## Material for this task
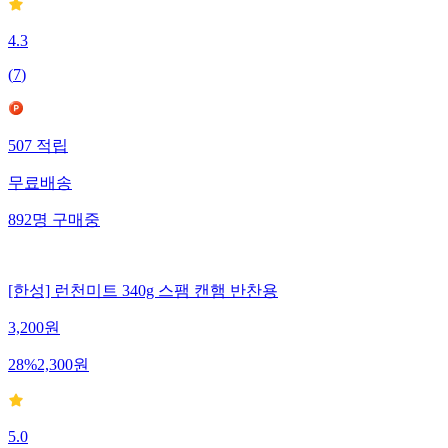
4.3
(
7
)
507
적립
무료배송
892
명
구매중
[한성] 런천미트 340g 스팸 캔햄 반찬용
3,200
원
28
%
2,300
원
5.0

## Your task
Please rename "원" to "KRW" everywhere in the text of the records above, keep every other line unchanged, and leave the pictures out of your answer.

## Your response
4.3
(
7
)
507
적립
무료배송
892
명
구매중
[한성] 런천미트 340g 스팸 캔햄 반찬용
3,200
KRW
28
%
2,300
KRW
5.0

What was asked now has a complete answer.